For instance, processes that identify the steps a vendor must take to restore service will be of more practical utility to a customer than a termination right. Negotiations should try to allocate (not eliminate) material risks that cannot be otherwise addressed, prescribe operational approaches that are acceptable to both parties and set out what workarounds, solutions and processes should apply in the event outcomes are not achieved.

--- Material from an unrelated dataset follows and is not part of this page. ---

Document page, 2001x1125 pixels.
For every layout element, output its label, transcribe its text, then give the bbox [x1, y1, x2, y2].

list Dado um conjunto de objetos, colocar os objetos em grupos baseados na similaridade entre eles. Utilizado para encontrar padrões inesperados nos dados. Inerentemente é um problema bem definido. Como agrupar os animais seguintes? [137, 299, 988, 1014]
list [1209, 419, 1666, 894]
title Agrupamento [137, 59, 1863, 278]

If you are dealing with a sophisticated supplier, they will want to know your business drivers and the commercial pressures and challenges that you are facing. You should not assume that a supplier’s goal of generating sales and increasing revenue is always going to be inconsistent with your goal of realising value and increasing revenue for your company: There are many scenarios in which mutual success can be realised. Success stories are good news; however, project failure jeopardises a supplier’s track record, market reputation and prospects of repeat business. Therefore, the sophisticated supplier will want to stay closely aligned with your commercial goals and technology strategies. They should want to report to you on what the emerging trends are and the effect such emerging trends will have on your broader direction and commercial strategies.

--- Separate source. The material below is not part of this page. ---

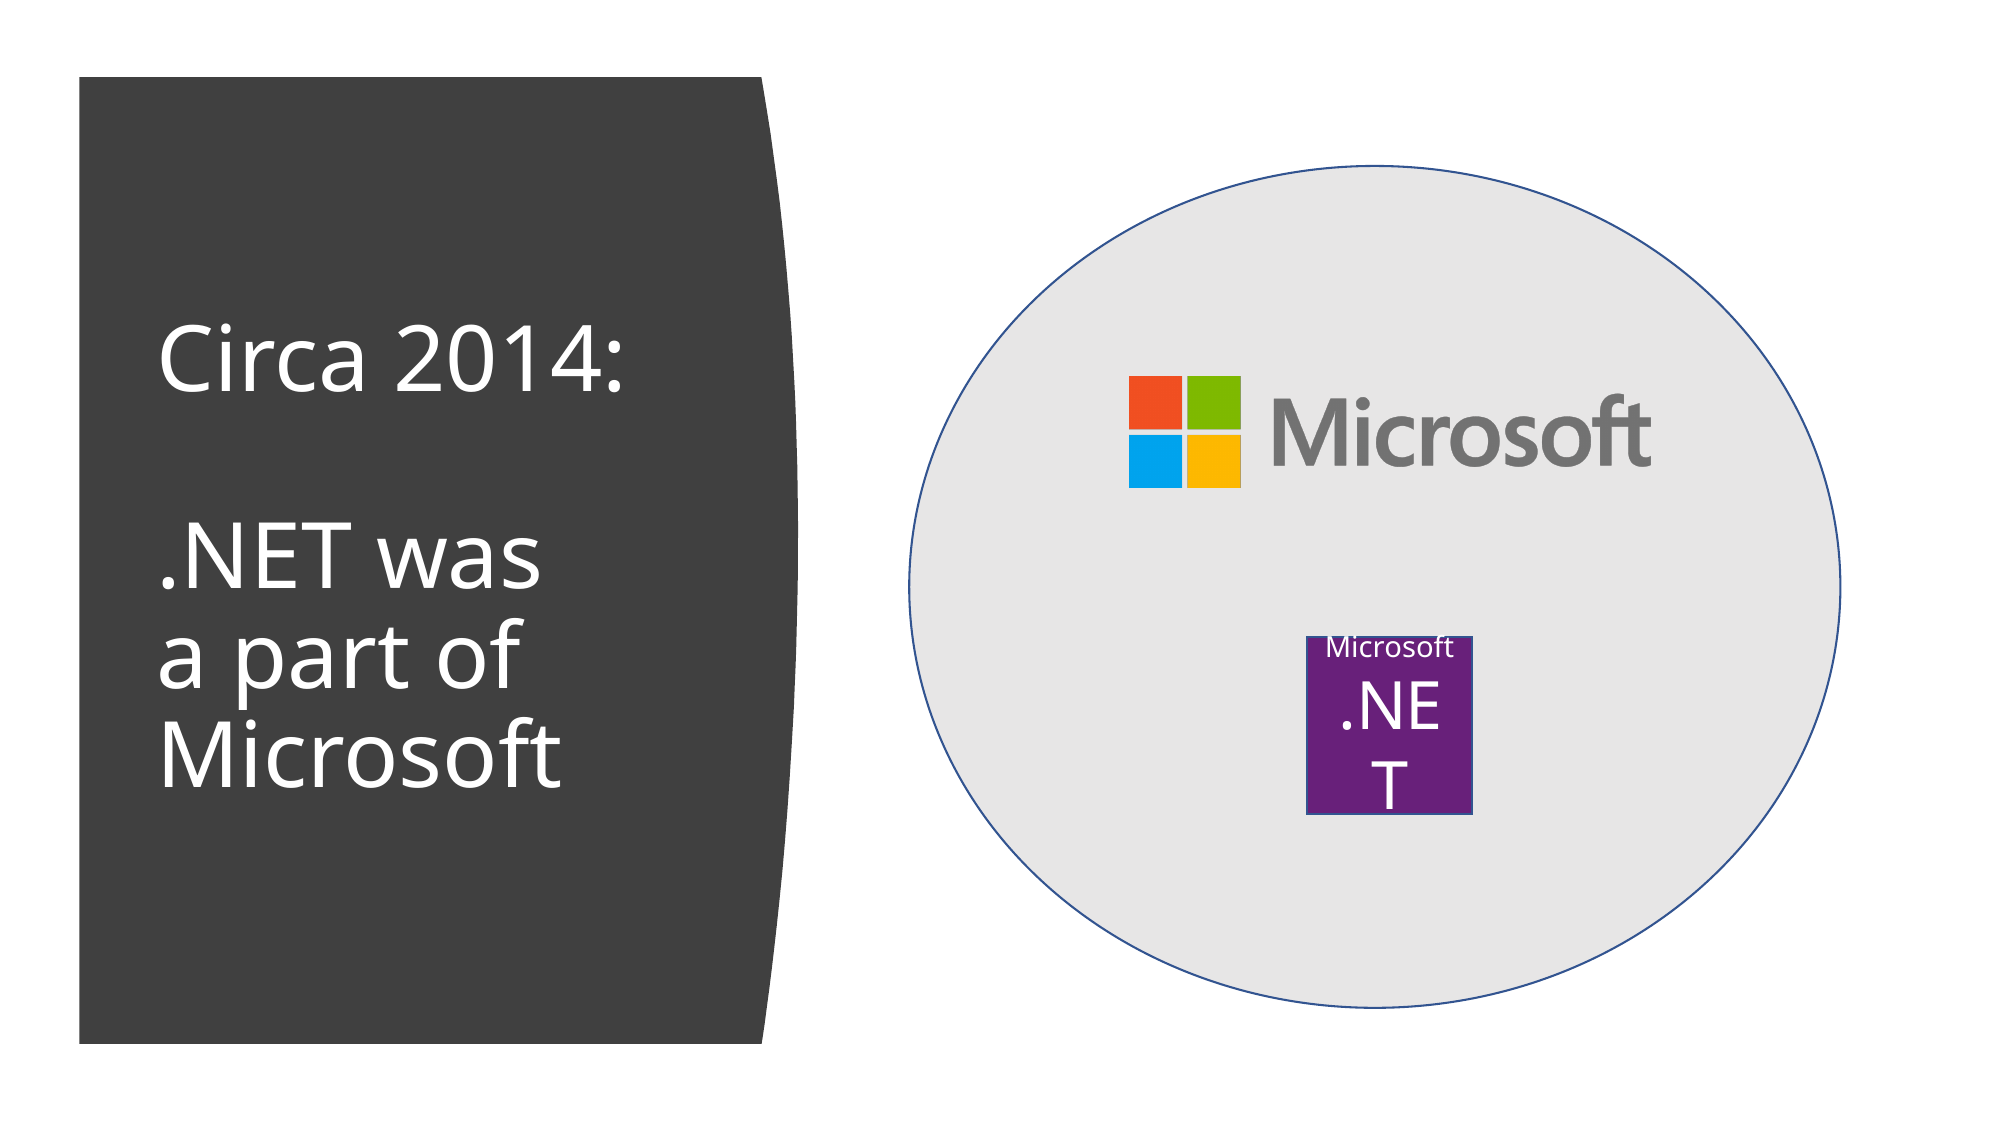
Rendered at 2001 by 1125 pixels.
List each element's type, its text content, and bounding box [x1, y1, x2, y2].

You should also keep your lawyers informed of your business drivers, to prevent any disjuncture between legal negotiations and commercial priorities. Once your lawyers understand your commercial drivers, this will direct their attention to the critical parts of the contract during negotiations, resulting in a more efficient and fruitful negotiation.
Certainty is still key
This is not to say that the contract should be infused with vague terms. The specific outcomes and scope of the services and deliverables must be agreed, certain and capable of being enforced. Fundamental to a successful project is a common understanding of what needs to be delivered. For example, there may be little practical value in requiring the supplier to deliver the ‘best’ solution that achieves your ‘business outcomes’, when it is unclear how the ‘best’ solution and your ‘business outcomes’ can be defined or documented. Rather, the above strategies are a complement to, and not in substitution of, traditional legal approaches.

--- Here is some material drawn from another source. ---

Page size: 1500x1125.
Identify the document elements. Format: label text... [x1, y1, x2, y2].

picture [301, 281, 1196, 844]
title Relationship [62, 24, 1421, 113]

The project needs to be clearly scoped, tested, workshopped and documented. You should test the supplier before the contract is signed – what can they do and what can’t they do? If there appears to be a gap between your business outcomes and what the supplier can deliver, this gap should not be ignored. Exclusions, dependencies and assumptions need to be clearly understood and stated. If these are identified early on, the parties can work together to solve for (and cost in) any practical barriers, before project commencement.
Contracts that represent opportunity
The mechanisms described above are designed to ensure that during the life of the contract, there is continual transparency and information sharing between the parties and that any key commercial risks are identified and addressed early. The ideal contract should produce a positive outcome for both parties, by closely aligning your business outcomes with a vendor’s goals and by striking a balance between risk and reward that is realistically appropriate. Such a balance can only be obtained if negotiations are informed by your key business objectives and conducted in a sensible way.
When you are satisfied that the contract promotes the achievement of your desired outcomes, then you can confidently present the contract to internal stakeholders. Once the groundwork is done, the task of demonstrating a clear relationship between the requested expenditure and the corresponding business benefit will become more easily illustrated.